Leaving the above comment in case it helps someone else in troubleshooting, but in fact when i run the v1.2.0 image on a working node, i do see the cap_net_bind_service=ep on the /nginx-ingress-controller. So i would say the main issue here for this project is the potentially misleading error.
Furthermore, after removing all ingress-nginx controller pods on the node, running crictl rmi --prune (to clean up unused images), and re-running the pod on the node (image would be pulled fresh) it worked fine.
This led me to believe there must have been some corruption in the cached image layers, removing the capability on the underlying file in /var/lib/containerd/io.containerd.snapshotter.v1.overlayfs/... I was able to replicate that by stopping the pod, removing the capability from the underlying file that had it, and launching the pod again (now not working).
## find files named nginx-ingress-controller.
$ find . | grep nginx-ingress-controller
./io.containerd.snapshotter.v1.overlayfs/snapshots/299742/fs/nginx-ingress-controller
./io.containerd.snapshotter.v1.overlayfs/snapshots/299739/fs/nginx-ingress-controller
## higher numbered one has the capability, ower-numbered one does not, presumably lower layer of image before that was set (note - image could probably be smaller if the file was added and setcap run in one layer)
$ getcap ./io.containerd.snapshotter.v1.overlayfs/snapshots/299739/fs/nginx-ingress-controller
$ getcap ./io.containerd.snapshotter.v1.overlayfs/snapshots/299742/fs/nginx-ingress-controller
./io.containerd.snapshotter.v1.overlayfs/snapshots/299742/fs/nginx-ingress-controller = cap_net_bind_service+ep
## remove it from higher-numbered one:
$ setcap -r ./io.containerd.snapshotter.v1.overlayfs/snapshots/299742/fs/nginx-ingress-controller
$ getcap ./io.containerd.snapshotter.v1.overlayfs/snapshots/299742/fs/nginx-ingress-controller
$
## running a new pod, it encounters the issue
@jrhunger thank you very much for this update.

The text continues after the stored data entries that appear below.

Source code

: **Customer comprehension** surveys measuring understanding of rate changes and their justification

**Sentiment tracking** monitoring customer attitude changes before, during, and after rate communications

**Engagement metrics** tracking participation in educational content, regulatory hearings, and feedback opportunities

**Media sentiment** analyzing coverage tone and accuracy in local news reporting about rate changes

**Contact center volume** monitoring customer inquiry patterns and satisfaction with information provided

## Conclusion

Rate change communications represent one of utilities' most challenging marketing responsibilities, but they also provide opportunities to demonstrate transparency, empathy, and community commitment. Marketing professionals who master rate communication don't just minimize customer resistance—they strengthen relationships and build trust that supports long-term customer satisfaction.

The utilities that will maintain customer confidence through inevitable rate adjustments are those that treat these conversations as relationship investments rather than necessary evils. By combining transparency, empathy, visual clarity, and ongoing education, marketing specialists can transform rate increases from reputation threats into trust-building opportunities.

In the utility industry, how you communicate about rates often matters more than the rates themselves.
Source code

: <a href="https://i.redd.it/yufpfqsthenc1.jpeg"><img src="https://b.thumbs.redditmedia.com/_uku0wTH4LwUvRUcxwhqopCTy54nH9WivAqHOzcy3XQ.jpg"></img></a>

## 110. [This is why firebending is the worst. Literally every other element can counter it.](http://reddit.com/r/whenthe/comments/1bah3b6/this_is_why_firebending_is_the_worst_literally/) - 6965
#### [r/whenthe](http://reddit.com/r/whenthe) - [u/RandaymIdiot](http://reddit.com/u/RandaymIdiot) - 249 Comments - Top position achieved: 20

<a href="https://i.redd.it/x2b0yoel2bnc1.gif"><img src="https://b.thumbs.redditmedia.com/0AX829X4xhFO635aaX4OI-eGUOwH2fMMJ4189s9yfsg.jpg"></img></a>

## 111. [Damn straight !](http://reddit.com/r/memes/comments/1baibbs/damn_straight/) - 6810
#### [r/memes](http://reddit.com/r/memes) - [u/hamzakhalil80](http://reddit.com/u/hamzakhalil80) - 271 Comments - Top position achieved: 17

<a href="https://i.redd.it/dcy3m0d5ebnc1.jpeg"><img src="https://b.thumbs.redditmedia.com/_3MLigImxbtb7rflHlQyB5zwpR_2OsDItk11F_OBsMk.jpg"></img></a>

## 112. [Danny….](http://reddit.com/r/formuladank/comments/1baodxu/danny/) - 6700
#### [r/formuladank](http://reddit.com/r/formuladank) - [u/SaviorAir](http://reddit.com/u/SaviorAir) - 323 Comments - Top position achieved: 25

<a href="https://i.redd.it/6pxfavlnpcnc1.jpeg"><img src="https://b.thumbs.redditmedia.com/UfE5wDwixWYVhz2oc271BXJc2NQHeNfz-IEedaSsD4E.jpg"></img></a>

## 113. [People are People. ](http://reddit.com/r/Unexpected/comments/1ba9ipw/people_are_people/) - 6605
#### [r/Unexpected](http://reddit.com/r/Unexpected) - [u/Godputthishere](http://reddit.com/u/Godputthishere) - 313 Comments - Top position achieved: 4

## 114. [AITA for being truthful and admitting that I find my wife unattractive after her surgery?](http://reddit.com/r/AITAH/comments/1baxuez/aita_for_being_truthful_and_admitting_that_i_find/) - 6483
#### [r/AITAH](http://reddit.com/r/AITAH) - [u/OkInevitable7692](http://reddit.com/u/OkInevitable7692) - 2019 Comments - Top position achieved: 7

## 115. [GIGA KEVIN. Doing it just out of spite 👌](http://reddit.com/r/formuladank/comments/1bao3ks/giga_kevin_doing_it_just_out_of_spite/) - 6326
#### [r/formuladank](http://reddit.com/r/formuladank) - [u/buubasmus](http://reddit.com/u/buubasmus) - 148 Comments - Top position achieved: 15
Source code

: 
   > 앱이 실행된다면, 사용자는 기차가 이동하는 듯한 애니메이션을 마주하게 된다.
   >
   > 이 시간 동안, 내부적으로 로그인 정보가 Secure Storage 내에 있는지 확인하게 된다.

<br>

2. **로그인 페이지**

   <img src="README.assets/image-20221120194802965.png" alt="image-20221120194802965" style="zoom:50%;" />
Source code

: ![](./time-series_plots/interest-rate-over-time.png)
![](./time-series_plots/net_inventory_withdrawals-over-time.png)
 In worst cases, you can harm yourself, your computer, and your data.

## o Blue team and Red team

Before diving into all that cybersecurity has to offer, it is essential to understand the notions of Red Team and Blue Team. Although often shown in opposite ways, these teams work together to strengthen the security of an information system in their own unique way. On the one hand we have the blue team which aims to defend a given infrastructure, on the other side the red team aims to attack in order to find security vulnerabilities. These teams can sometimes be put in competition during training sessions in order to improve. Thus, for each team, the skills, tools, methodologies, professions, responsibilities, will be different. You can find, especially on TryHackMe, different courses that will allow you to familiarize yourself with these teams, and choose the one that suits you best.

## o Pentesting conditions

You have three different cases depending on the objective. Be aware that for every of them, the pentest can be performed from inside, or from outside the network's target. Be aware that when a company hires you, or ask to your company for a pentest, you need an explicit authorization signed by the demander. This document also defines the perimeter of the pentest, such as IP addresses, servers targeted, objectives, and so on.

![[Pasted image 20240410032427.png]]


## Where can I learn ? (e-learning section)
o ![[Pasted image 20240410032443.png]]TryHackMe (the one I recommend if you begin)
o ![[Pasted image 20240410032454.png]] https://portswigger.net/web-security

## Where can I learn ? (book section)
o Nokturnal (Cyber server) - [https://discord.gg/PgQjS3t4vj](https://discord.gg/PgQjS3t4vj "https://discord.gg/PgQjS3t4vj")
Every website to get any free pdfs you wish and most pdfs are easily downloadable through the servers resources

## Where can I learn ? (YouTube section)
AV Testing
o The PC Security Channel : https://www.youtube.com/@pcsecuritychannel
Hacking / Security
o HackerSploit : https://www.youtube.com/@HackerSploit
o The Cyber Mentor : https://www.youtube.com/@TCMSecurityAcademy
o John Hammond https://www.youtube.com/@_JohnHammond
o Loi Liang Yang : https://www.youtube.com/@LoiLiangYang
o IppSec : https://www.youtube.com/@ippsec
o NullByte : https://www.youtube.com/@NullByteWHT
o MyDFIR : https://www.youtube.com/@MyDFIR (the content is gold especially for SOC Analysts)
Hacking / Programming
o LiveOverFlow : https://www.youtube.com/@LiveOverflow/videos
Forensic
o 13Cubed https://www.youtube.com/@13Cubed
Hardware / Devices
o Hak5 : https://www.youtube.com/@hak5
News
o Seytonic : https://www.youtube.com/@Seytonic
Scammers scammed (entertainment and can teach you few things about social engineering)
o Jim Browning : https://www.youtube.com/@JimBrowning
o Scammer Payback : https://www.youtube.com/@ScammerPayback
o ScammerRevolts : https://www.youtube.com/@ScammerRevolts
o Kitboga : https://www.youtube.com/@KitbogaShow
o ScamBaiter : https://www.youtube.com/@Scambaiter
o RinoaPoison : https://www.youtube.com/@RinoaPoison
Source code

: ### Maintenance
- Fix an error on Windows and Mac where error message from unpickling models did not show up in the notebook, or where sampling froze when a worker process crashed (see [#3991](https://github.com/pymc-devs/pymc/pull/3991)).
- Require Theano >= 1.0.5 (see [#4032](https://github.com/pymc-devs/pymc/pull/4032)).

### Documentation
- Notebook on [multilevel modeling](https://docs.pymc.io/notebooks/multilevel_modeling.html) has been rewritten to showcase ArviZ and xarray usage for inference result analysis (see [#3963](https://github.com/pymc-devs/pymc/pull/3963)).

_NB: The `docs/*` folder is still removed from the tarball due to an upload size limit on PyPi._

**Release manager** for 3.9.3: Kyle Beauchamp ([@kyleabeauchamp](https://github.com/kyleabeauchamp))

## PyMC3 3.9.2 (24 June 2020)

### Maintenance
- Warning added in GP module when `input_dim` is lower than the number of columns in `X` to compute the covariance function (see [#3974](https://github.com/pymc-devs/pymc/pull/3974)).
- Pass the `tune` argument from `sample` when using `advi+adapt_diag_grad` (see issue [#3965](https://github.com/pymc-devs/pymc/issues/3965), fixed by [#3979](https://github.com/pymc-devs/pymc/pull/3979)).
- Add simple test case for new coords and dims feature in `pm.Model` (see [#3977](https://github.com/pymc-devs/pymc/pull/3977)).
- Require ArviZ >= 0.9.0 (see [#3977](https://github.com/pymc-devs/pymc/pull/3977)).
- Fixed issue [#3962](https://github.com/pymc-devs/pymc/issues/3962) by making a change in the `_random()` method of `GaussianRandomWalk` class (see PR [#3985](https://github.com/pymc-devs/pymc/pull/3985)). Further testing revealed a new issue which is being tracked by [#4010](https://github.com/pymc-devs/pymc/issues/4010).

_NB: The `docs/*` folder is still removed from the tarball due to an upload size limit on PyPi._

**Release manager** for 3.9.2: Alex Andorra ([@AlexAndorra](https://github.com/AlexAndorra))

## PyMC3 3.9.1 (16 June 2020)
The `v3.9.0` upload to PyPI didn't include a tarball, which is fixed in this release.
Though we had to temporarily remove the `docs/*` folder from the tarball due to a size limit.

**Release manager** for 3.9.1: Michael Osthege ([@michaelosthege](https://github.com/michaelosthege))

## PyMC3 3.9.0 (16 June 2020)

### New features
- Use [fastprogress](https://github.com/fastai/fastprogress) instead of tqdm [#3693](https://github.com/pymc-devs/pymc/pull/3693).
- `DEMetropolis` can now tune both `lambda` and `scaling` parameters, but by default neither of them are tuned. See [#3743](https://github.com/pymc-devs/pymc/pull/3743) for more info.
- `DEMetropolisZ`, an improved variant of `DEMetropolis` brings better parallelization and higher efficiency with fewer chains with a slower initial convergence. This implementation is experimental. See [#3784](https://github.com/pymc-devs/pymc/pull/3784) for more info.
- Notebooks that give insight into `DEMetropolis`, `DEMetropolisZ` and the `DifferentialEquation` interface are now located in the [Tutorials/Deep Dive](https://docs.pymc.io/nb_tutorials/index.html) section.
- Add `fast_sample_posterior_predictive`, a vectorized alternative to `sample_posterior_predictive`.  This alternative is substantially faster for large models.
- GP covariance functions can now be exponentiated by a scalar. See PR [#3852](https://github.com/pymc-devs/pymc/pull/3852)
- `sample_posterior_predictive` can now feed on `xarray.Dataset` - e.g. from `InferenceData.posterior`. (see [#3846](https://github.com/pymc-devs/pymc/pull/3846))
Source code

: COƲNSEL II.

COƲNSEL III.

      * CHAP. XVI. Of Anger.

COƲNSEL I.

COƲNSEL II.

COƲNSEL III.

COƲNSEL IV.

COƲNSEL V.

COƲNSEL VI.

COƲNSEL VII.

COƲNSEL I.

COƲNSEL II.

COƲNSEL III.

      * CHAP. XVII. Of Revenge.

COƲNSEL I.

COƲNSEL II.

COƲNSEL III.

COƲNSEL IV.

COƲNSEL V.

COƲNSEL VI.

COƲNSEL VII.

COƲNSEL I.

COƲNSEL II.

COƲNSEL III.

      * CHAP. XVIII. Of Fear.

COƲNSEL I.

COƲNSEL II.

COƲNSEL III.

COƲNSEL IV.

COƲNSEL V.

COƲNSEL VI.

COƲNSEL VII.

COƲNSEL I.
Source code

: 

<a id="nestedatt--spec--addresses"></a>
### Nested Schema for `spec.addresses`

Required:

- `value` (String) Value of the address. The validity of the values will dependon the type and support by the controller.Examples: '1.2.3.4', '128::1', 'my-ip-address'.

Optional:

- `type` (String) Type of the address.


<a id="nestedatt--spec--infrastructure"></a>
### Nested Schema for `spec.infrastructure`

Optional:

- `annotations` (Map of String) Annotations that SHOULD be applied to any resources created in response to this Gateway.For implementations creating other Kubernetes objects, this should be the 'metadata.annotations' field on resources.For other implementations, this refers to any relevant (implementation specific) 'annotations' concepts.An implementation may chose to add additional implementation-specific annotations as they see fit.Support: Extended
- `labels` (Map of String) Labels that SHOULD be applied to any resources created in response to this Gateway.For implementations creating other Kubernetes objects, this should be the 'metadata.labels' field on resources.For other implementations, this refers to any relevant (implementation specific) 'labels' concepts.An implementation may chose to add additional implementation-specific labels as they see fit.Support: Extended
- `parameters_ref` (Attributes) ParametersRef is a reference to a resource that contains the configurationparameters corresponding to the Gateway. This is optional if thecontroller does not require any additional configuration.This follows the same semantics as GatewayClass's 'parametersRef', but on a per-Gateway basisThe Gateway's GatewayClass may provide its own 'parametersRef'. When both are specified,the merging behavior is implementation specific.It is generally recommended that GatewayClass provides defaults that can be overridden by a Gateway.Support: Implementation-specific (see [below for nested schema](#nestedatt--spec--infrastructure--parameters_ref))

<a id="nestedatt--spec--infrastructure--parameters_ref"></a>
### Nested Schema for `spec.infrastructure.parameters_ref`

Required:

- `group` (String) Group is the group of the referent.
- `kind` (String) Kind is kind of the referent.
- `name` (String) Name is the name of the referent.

Kindly allow me to recap before I check because there was discussion and I think even a PR around CAP_NET_BND.
Do I understand correctly from you above post that even the suspected v1.2.0 of the controller works and there is no flawed code like missing CAP_NET_BIND in v1.2.0 of the controller ?
@longwuyuan correct, the v1.2.0 image has the proper cap_net_bind_service when freshly pulled.
Can someone add this to the troubleshooting documentation? @jrhunger if you don't mind we would greatly appreciate it.
I have also ran into this issue and the error message is misleading. I plan to fix it to make it more appropriate and accurate.
@strongjz can you have a look at https://github.com/jrhunger/ingress-nginx/blob/troubleshooting-docs-update-ports/docs/troubleshooting.md#unable-to-listen-on-port-80443 and let me know if that is the kind of thing you are looking for?
@jrhunger that looks great, thank you